ACTRESS Andrea Gordon has got little feet corning out of her ears. At least, she has since she turned her hand to invention. She is the proud inventor of a foot-shaped plastic device which keeps your pairs of socks together in the washing machine.
So how did the idea occur to her for such an important breakthrough in domestic technology? Archimedes would have approved of her answer.
“It was just a string of little coincidences,” says Andrea modestly. “A group of us were having dinner after working all day in the studio, and we got talking about universal problems like traffic congestion and lost socks. One of the actors said he had ended up taking his washing machine apart to retrieve a sock and had to spend all day Saturday putting it back together again. The problem was defined.”
“I just got thinking “Why doesn’t somebody invent a peg or something just to keep them together?” Indeed. I was just thinking about it and a couple of hours later I was drying up the dishes and I put the tea-towel in one of those plastic grips you get. Eureka!”
“It seemed so obvious that it would work,” she confesses, “that I was sure someone must have thought of it already. Nobody had. So when I lost an expensive $20 silk sock, that was what finally persuaded me to go for it.”

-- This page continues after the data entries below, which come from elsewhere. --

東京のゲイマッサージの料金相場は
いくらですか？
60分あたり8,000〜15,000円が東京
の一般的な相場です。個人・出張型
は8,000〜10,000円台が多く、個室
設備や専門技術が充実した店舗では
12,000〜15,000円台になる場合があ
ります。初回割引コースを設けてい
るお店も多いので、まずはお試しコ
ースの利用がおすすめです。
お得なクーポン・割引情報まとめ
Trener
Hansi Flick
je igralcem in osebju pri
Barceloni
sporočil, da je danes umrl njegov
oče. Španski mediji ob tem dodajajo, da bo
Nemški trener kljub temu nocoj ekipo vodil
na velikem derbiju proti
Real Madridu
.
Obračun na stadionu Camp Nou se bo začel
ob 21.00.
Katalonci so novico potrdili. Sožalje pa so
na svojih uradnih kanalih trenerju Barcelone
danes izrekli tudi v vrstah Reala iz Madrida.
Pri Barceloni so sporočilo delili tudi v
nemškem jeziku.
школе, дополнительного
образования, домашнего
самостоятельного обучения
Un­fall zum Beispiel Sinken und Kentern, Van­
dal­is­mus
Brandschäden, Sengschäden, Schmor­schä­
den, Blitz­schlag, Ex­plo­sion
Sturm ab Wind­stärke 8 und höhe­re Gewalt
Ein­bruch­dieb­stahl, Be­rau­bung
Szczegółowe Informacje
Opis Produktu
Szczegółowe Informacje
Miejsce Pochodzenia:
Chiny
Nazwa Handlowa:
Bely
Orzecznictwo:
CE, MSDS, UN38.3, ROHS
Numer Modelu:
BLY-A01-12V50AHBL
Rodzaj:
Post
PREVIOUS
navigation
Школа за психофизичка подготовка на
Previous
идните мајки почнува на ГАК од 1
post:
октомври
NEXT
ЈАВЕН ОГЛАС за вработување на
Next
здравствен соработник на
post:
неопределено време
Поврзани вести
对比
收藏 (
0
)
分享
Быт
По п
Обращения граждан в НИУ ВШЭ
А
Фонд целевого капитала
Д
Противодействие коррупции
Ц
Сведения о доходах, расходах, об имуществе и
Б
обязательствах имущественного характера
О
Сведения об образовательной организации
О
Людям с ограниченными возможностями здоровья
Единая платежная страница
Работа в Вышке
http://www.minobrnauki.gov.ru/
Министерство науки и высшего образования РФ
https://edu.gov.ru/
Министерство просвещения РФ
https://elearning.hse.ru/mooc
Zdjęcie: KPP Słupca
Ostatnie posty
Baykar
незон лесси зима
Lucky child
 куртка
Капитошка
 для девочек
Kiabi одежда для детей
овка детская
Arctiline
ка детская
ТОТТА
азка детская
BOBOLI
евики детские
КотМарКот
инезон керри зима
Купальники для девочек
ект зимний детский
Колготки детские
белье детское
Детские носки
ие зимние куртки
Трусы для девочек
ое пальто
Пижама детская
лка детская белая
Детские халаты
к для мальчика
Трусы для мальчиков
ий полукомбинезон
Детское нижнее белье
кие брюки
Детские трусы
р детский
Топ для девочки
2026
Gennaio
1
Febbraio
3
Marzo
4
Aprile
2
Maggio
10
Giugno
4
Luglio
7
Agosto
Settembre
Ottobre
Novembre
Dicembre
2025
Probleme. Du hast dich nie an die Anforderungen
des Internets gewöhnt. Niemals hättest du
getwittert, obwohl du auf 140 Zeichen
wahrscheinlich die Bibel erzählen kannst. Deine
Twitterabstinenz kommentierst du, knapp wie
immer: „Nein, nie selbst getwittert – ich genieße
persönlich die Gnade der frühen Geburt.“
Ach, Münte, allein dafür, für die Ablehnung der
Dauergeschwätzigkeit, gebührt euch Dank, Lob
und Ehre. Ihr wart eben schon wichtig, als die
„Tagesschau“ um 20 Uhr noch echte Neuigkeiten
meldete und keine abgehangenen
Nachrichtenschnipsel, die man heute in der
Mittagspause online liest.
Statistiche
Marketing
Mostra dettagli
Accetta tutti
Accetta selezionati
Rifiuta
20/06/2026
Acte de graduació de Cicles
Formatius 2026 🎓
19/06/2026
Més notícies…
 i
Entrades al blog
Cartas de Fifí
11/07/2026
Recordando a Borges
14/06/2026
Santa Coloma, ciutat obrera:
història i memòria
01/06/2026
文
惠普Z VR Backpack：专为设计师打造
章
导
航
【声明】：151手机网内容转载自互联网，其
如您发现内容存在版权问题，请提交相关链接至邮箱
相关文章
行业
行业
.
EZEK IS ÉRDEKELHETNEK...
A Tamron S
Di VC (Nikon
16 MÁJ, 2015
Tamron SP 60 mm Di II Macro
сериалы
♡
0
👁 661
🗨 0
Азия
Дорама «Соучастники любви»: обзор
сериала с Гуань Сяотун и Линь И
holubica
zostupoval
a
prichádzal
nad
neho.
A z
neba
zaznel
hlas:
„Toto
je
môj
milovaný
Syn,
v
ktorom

But was this a real problem for which people really needed a solution? MIA Marketing thought so, and took on the idea.
“I don’t set out to solve the world’s problems,” says Andrea, “but at least if one annoying little thing out of the way. This invention is going to reduce stress levels, so I’ve done my bit.”
Once the real need for this gizmo had been established, the process of testing began. “It wasn’t easy,” remembers Andrea. The first plastic cracked. They eventually settled on the more expensive thermoplastic polyurethane elastoma, a plastic that retains its shape in boiling water, and even in the rough and tumble world of sock-washing.”
Now Little Feet are available from major shops at 1.95 pound for a pack of five. According to the advertising blurb on the packet, they are ‘suitable for men’s, women’s and children’s socks’ and they come in different colours for ‘all the family’.
So will this breakthrough change Andrea’s life? Will she be turning down acting work to become a full-time inventor? “Acting is what I do,” she insists. “But I’m glad I saw this idea through. A lot of people have ideas and they don’t do anything about them, or they are put off by people not listening to them.”
So now you know – marketing people will listen to anything that might make money.